===== EXCERPTED TEXT

Configuration Options

Output: final-message, the final Codex response text for downstream steps/jobs.

Safety Strategies

Access Controls

with:
  allow-users: "admin,maintainer"     # Limit who can trigger
  allow-bots: false                   # Block bot-triggered runs

Default: Only collaborators with write access can trigger Codex workflows.

Codex SDK

The TypeScript SDK embeds Codex’s agent capabilities into custom applications.¹⁹

Installation

npm install @openai/codex-sdk

Basic Usage

import { Codex } from "@openai/codex-sdk";

const codex = new Codex();
const thread = codex.startThread();

// Multi-turn conversation
const turn1 = await thread.run("Diagnose CI failures and propose a fix");
console.log(turn1.finalResponse);

const turn2 = await thread.run("Implement the fix and add tests");
console.log(turn2.items);

// Resume a previous session
const resumed = codex.resumeThread("<thread-id>");
await resumed.run("Continue from previous work");

Advanced SDK Features

• runStreamed(...): Async event stream for intermediate updates
• outputSchema: Enforce JSON-shaped final output
• Multimodal input: Pass text + local images ({ type: "local_image", path: "..." })
• Image workflows (v0.117.0): view_image returns URLs, generated images are reopenable, and image history survives session resume⁷⁵
• Multi-environment view_image (v0.130.0): For sessions that span multiple environments (introduced in v0.124.0 with per-turn environment + working-directory selection, refined in v0.125.0 with sticky environments), view_image now resolves file paths through the selected environment rather than the orchestrator’s local filesystem. An image attached from a remote environment is fetched relative to that environment’s working directory, not the host running the SDK.⁹¹

Thread and Client Configuration

// Custom working directory, skip git check
const thread = codex.startThread({
  workingDirectory: "/path/to/project",
  skipGitRepoCheck: true,
});

// Custom environment and config overrides
const codex = new Codex({
  env: { CODEX_API_KEY: process.env.MY_KEY },
  config: { model: "gpt-5.5" },
});

Sessions persist under ~/.codex/sessions.

==========
===== DATASET RECORDS

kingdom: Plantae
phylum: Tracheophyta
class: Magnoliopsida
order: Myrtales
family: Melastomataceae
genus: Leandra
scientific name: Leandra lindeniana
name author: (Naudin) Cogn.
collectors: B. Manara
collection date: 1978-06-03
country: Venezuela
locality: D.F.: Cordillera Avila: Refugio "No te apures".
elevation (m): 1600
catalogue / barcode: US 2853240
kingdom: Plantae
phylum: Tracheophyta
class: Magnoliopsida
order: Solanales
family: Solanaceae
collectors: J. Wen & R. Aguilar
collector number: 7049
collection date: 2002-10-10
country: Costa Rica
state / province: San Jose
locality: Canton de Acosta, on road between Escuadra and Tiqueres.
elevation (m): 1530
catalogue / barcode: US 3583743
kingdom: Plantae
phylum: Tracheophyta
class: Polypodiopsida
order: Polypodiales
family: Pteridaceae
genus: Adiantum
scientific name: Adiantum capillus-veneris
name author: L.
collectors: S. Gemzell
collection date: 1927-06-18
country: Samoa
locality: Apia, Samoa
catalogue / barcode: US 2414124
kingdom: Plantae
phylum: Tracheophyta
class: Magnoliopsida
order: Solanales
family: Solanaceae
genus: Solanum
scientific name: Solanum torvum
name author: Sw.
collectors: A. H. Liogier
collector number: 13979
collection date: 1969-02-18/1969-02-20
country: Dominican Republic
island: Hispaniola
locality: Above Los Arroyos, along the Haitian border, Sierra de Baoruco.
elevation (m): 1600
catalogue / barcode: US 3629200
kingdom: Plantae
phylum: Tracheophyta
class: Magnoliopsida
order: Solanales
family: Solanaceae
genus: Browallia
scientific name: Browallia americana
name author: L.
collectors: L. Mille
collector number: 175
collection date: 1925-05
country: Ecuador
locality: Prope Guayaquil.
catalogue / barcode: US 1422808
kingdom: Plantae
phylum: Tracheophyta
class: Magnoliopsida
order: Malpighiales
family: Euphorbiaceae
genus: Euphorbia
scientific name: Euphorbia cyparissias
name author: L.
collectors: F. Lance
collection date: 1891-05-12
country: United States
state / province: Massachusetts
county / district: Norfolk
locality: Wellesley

==========

■ **PROBLEMS TO SOLVE**:
**A.** Reproduce the Codex text from "Output: final-message, the" up to and including "trigger Codex workflows.".
**B.** Decide whether each statement agrees with the Codex text, and answer yes or no with the deciding words quoted exactly: (i) By default, only collaborators with write access can trigger Codex workflows. (ii) Sessions persist under ~/.codex/history. (iii) The outputSchema feature enforces JSON-shaped final output.

■ **OUTPUTS FOR THE TASKS**:
**A.**
Output: final-message, the final Codex response text for downstream steps/jobs.

Safety Strategies

Access Controls

with:
  allow-users: "admin,maintainer"     # Limit who can trigger
  allow-bots: false                   # Block bot-triggered runs

Default: Only collaborators with write access can trigger Codex workflows.

**B.**
(i) Yes: "Default: Only collaborators with write access can trigger Codex workflows."
(ii) No: "Sessions persist under ~/.codex/sessions."
(iii) Yes: "outputSchema: Enforce JSON-shaped final output"